In this context, important efforts which aim to interfacing science and policy, such as global environmental assessments, are predominantly aimed at reaching consensus on the scientific knowledge with respect to the status, trends and predictions of the most important drivers of environmental change in order to further environmental governance efforts.
However, there are no unambiguous answers in science that would resolve political conflicts over complex problems of global environmental change. Processes achieving legitimate outcomes over environmental conflicts involve bargaining, negotiation and compromise. Thus in situations of political gridlock, policy-makers frequently need new options, and not more science to advance in environmental governance.57
Therefore there is a need for the scientific community to differentiate scientific results from the policy significance of those results, and to go beyond the presentation of scientifically unambiguous statements of status and trends, and engage more actively in policy analysis facilitating the creation of new and innovative policy alternatives along with expression of the implications of those alternatives where that is possible.
However, concerns have been raised that most scientists, even those asked to inform policy as for example in the cases of the IPCC and MA, typically eschew explicit discussions of the significance of their scientific findings for policy.58 Seeking to be ‘policy relevant but not policy prescriptive’, scientists rarely go beyond a description of their scientific results as concerns trends, conditions and projections, do not take the next step further explaining how these findings translate into different policy alternatives, and leave the analysis of what these findings imply for policy actions to decision makers.
As a result, decision makers often find themselves dependent on in-house capacity within their secretariats to translate science into policy actions, or, if there is a lack of such capacity, on the interpretations provided by consultants or interest groups. Otherwise they might be unable to follow scientific information or advice with the implementation of meaningful policy. For example, not having gone the further step and translating the MA findings into a more relevant context for national governments has been seen as one of the reasons why it did not have the expected results in shaping policies, in particular as regards developing countries.

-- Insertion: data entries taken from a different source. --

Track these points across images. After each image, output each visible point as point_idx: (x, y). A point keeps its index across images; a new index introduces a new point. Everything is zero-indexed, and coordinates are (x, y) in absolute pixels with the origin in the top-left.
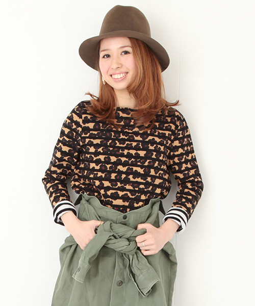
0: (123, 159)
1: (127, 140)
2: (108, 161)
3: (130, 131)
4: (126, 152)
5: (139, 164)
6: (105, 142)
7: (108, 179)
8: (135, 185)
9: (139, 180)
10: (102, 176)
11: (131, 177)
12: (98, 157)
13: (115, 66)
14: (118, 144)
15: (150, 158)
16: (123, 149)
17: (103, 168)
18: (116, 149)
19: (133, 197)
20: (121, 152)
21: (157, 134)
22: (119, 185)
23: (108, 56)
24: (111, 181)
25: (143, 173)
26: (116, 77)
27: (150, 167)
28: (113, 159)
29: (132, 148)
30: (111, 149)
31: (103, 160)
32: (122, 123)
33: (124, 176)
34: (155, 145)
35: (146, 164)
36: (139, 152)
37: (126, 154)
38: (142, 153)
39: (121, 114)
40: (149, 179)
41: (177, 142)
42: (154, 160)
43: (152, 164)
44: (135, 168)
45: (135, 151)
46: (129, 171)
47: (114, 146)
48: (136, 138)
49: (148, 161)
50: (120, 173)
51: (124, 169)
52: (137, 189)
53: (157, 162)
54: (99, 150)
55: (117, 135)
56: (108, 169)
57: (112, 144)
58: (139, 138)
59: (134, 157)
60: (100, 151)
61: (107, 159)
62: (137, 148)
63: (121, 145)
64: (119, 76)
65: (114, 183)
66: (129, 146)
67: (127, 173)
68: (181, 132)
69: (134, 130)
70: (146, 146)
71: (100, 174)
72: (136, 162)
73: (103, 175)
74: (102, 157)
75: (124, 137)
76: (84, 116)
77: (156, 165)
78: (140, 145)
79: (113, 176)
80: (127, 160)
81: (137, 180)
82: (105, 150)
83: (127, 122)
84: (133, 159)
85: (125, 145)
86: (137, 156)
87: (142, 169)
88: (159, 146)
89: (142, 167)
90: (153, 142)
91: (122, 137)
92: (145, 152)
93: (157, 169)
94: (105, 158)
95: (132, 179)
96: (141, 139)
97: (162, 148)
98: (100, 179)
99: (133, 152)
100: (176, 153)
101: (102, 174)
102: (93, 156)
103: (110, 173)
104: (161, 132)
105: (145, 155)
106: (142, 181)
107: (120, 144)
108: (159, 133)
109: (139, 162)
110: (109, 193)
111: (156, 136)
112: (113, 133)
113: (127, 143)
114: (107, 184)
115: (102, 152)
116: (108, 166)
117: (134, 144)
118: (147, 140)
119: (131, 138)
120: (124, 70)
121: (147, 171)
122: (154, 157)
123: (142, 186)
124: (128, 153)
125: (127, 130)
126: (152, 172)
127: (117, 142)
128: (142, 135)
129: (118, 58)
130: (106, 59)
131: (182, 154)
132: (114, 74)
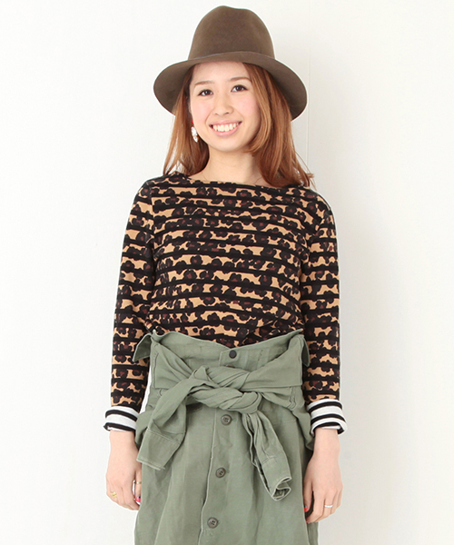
0: (224, 260)
1: (230, 230)
2: (197, 264)
3: (235, 216)
4: (228, 248)
5: (251, 267)
6: (192, 233)
7: (198, 293)
8: (246, 303)
9: (253, 295)
10: (187, 290)
11: (237, 290)
12: (180, 260)
13: (221, 111)
14: (214, 236)
15: (271, 258)
16: (223, 243)
17: (189, 276)
18: (210, 244)
19: (245, 322)
20: (219, 247)
21: (282, 221)
22: (217, 301)
23: (208, 92)
24: (203, 296)
25: (259, 283)
26: (221, 128)
27: (270, 274)
28: (206, 260)
29: (238, 243)
30: (202, 243)
31: (188, 263)
32: (221, 204)
33: (225, 288)
34: (279, 239)
35: (264, 268)
36: (250, 248)
37: (228, 251)
38: (257, 251)
39: (219, 192)
40: (269, 295)
41: (318, 245)
42: (278, 263)
43: (273, 268)
44: (244, 276)
45: (244, 248)
46: (235, 280)
47: (208, 240)
48: (245, 227)
49: (267, 263)
50: (219, 283)
51: (226, 277)
52: (250, 310)
53: (283, 267)
54: (181, 247)
55: (212, 223)
56: (198, 278)
57: (204, 236)
58: (250, 227)
59: (242, 257)
60: (183, 249)
61: (195, 261)
62: (247, 242)
63: (220, 238)
64: (227, 128)
65: (209, 299)
66: (234, 239)
67: (231, 283)
68: (325, 230)
69: (242, 215)
70: (263, 239)
71: (184, 287)
72: (247, 264)
73: (190, 288)
74: (187, 259)
75: (225, 225)
76: (154, 199)
77: (281, 271)
78: (253, 238)
79: (207, 288)
80: (231, 260)
81: (247, 295)
82: (191, 245)
83: (230, 202)
84: (240, 260)
85: (227, 237)
86: (248, 255)
87: (256, 276)
88: (286, 241)
89: (256, 273)
90: (275, 234)
91: (221, 225)
92: (262, 249)
93: (282, 279)
94: (192, 259)
95: (239, 294)
96: (255, 229)
98: (187, 295)
99: (241, 248)
101: (188, 287)
102: (171, 258)
103: (201, 283)
104: (289, 219)
105: (261, 253)
106: (258, 297)
107: (217, 236)
108: (286, 220)
109: (251, 264)
110: (205, 316)
111: (281, 225)
112: (205, 220)
113: (229, 234)
114: (197, 302)
115: (186, 249)
116: (198, 272)
117: (242, 236)
118: (265, 230)
119: (238, 228)
120: (235, 118)
121: (265, 280)
122: (277, 256)
123: (257, 306)
124: (231, 249)
125: (230, 215)
126: (275, 283)
127: (212, 232)
128: (255, 223)
129: (227, 96)
130: (204, 98)
131: (322, 268)
132: (217, 125)
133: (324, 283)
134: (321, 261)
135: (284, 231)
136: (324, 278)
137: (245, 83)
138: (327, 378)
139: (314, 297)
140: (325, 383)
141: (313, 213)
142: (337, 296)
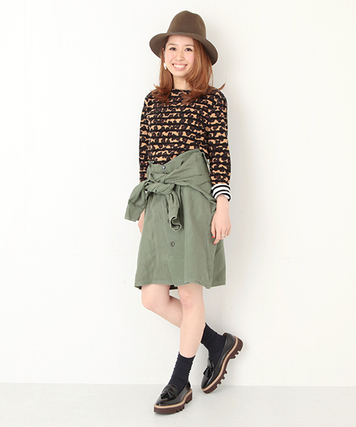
0: (166, 127)
1: (171, 112)
3: (175, 105)
5: (175, 128)
6: (157, 115)
7: (157, 143)
8: (172, 145)
9: (175, 141)
11: (170, 139)
13: (179, 58)
15: (183, 123)
16: (166, 119)
17: (154, 135)
18: (162, 120)
19: (169, 154)
20: (164, 121)
22: (164, 146)
23: (174, 49)
24: (159, 144)
25: (178, 135)
26: (177, 66)
28: (159, 127)
30: (159, 120)
35: (180, 128)
37: (168, 122)
38: (178, 121)
40: (181, 140)
41: (214, 114)
42: (186, 125)
43: (184, 128)
44: (173, 133)
45: (174, 120)
46: (170, 135)
47: (161, 118)
48: (177, 110)
50: (164, 137)
52: (173, 148)
55: (165, 110)
56: (157, 136)
57: (160, 116)
59: (172, 124)
61: (156, 128)
62: (176, 117)
64: (180, 67)
65: (161, 146)
66: (171, 117)
68: (218, 107)
69: (178, 105)
70: (182, 115)
73: (154, 141)
76: (149, 100)
78: (178, 115)
79: (160, 140)
80: (168, 127)
82: (155, 121)
84: (172, 126)
85: (169, 116)
86: (175, 123)
87: (177, 132)
88: (192, 114)
90: (188, 112)
91: (168, 110)
93: (189, 132)
94: (154, 128)
96: (180, 111)
97: (195, 116)
98: (153, 144)
100: (212, 123)
103: (158, 138)
105: (180, 121)
106: (177, 141)
107: (165, 116)
111: (192, 107)
112: (163, 109)
113: (170, 114)
114: (157, 147)
115: (153, 123)
116: (156, 133)
117: (175, 115)
118: (184, 111)
119: (174, 111)
120: (184, 62)
121: (181, 133)
123: (176, 145)
125: (172, 105)
126: (184, 134)
127: (163, 114)
128: (181, 108)
129: (182, 53)
130: (172, 51)
131: (217, 125)
132: (176, 64)
133: (218, 132)
134: (216, 121)
135: (192, 110)
136: (218, 129)
137: (192, 48)
138: (222, 175)
139: (214, 138)
140: (222, 177)
141: (212, 100)
142: (226, 138)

What is lacking are institutional arrangements within science-policy interfaces that systematically assess and communicate the significance of science for policy. Such analysis of policy, the essence of policy advice, implies the presentation of information and knowledge in terms of an honest broker of a range of policy alternativessystematically revealing how alternative policy options would appear preferable under different detailed framing assumptions and showing how these dependencies relate to the real world.59
Returning to the example of fisheries management in the European Union referred to in a previous section and discussed in more detail in Annex W, it is noted that as a result of frustration that their advice was not being followed scientists were increasingly moving away from simply being objective experts providing facts to working more closely with policymakers in approaches involving scenario-based modelling so that potential implications of decisions can be more easily understood.